オトナ気ない

 朝外に出てみれば、駐車場の車の窓は氷がびっしり。2時間目から外で体育なんてどうなるかと思っていたけど、気温が上がって日差しも暖かいし、ソフトボール日和だった。今日はソフトボール最後。試合をしてみようということになった。ま、経験者もいるし普段から野球で遊んでいる子もいるし、大体が男の子が多いので何とか形にはなる。27人を4チームに分けるので、1チームだけ6人になってしまった。さすがに守備が苦しかろうというので私がそこに入る。げー!とお子ちゃまたちの悲鳴が上がる中、
 「大丈夫。私ソフトやったことないから。戦力にならんよ」
 と言っておく。いや、ホントにないんだってば。プラスチックバットとテニスボールで野球in家の前の駐車場はしてたけど。7人が守備につく。キャッチャーは攻めてる方のチームのできる子にさせる。この場合もちろんホームスチールとか禁止。

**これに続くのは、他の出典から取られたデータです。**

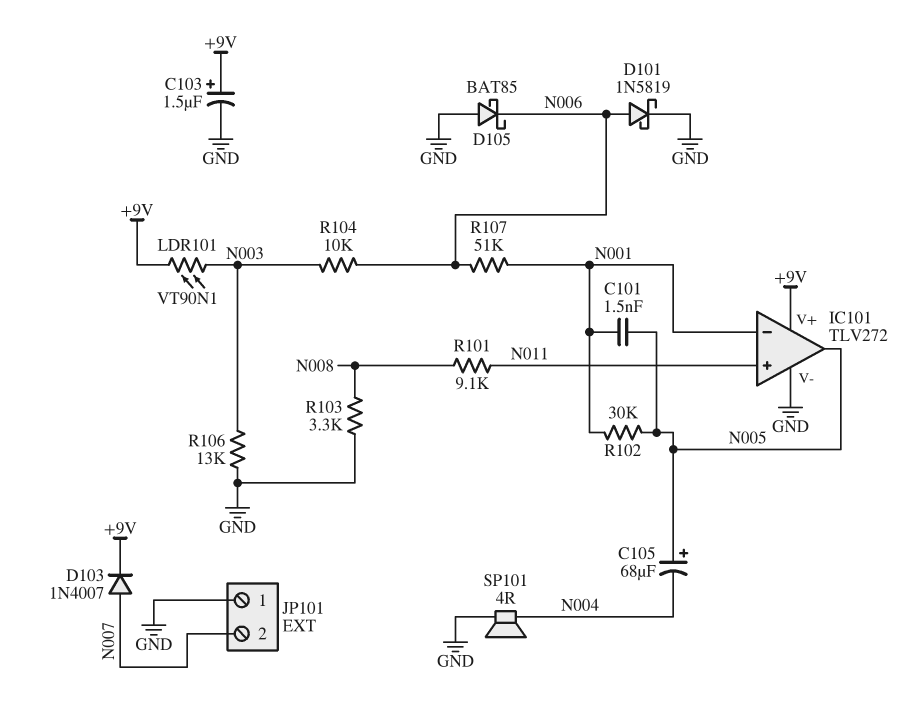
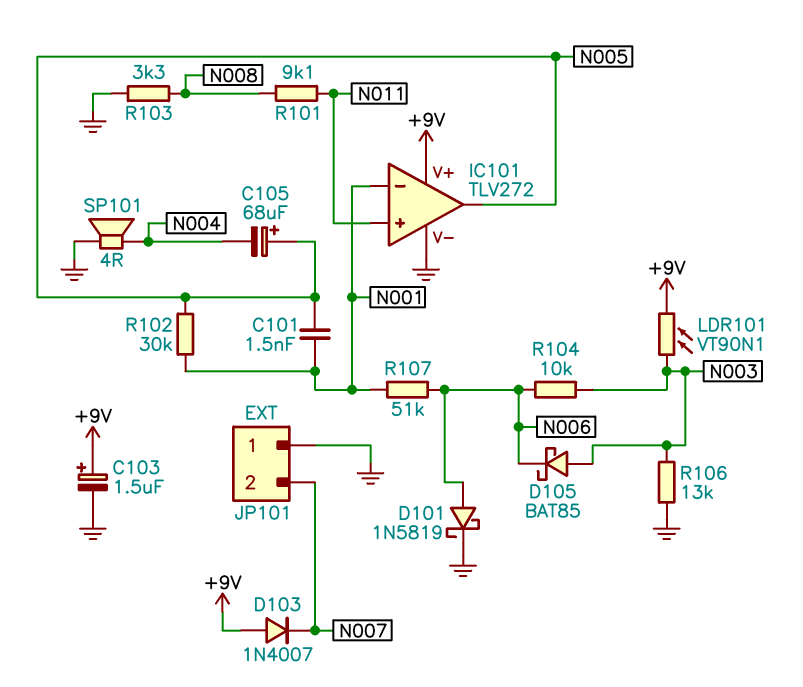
D103: diode 1N4007 (A N007, K +9V) -> diode 1N4007 (A +9V, K N007)
D105: schottky BAT85 (A GND, K N006) -> schottky BAT85 (A N003, K N006)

 私が入ったチームは男の子5人、女の子1人。この女の子はスポーツがよくできるので大丈夫として、男の子が1人完全に戦力外なので私がフォローに回る。守備範囲センターとライトとショートか…広いな…。体育の授業では投げた球を打つのが初めてとあって、なかなか外野までボールは飛んでこない。それは救い。しかし2点入れられ、ようやくチェンジ。 

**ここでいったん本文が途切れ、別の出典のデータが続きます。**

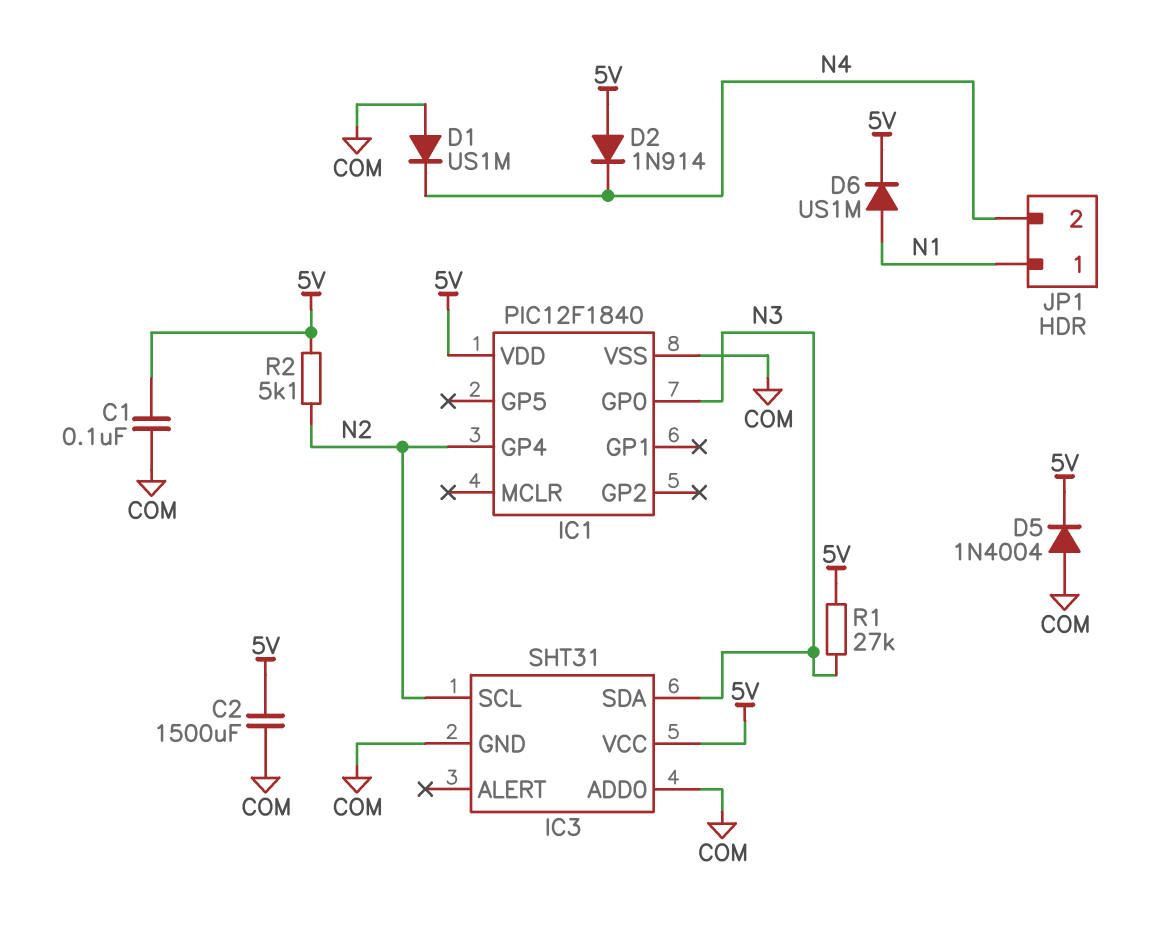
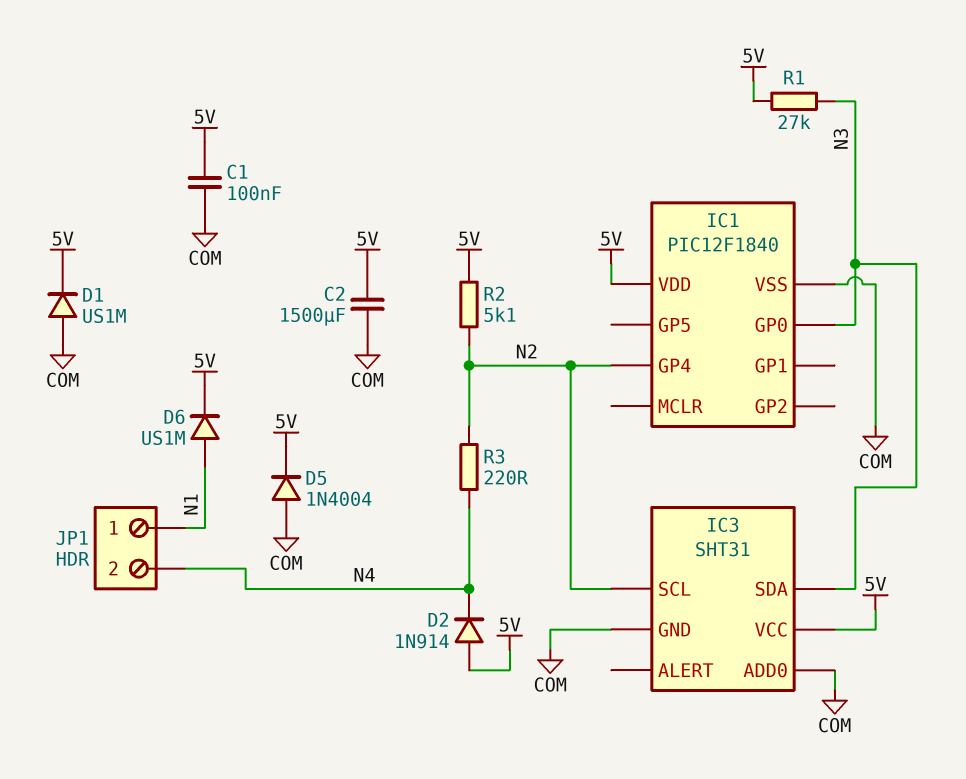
D1: diode US1M (A COM, K N4) -> diode US1M (A COM, K 5V)
R3: none -> 220 (N2, N4)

 男の子たちが先に打つ。というより、打順はさっき偶然並んだ順番(苦笑) 1番セカンドライナー。もちろん落として1塁。2番上がっちゃったファーストフライ、取られて1アウト。3・4・5クリーンアップはきっちりシングルヒットで1点。6番空振り三振。で、満塁で私に回るか…。外野の子が後ろに下がった。あんまり期待しないでよ〜と思っていたら…第1球を振りぬいたら「ぱきーん!!」とものすごい金属バットの音がして、ピッチャーの顔の横を抜けるライナーがグランドの端まで飛んでった。…ごめん、大人げないヒット打ったかも…。てか、ピッチャーに当たらなくてよかった。というわけで満塁ランニングホームラン。ふと校舎を見上げると、2階の窓から隣のS先生の顔が…しまった。
 お子ちゃま達は「俺もあんな音で打ちたい!」と前向きに頑張っていた。いい子だ。で、授業時間を終えて職員室に戻ってきた私を見てS先生がにやり一言。「打ってたねぇ」 はい、もうちょっと手加減がいるようです…でもこれ以上手加減したら空振りしそうな気がする。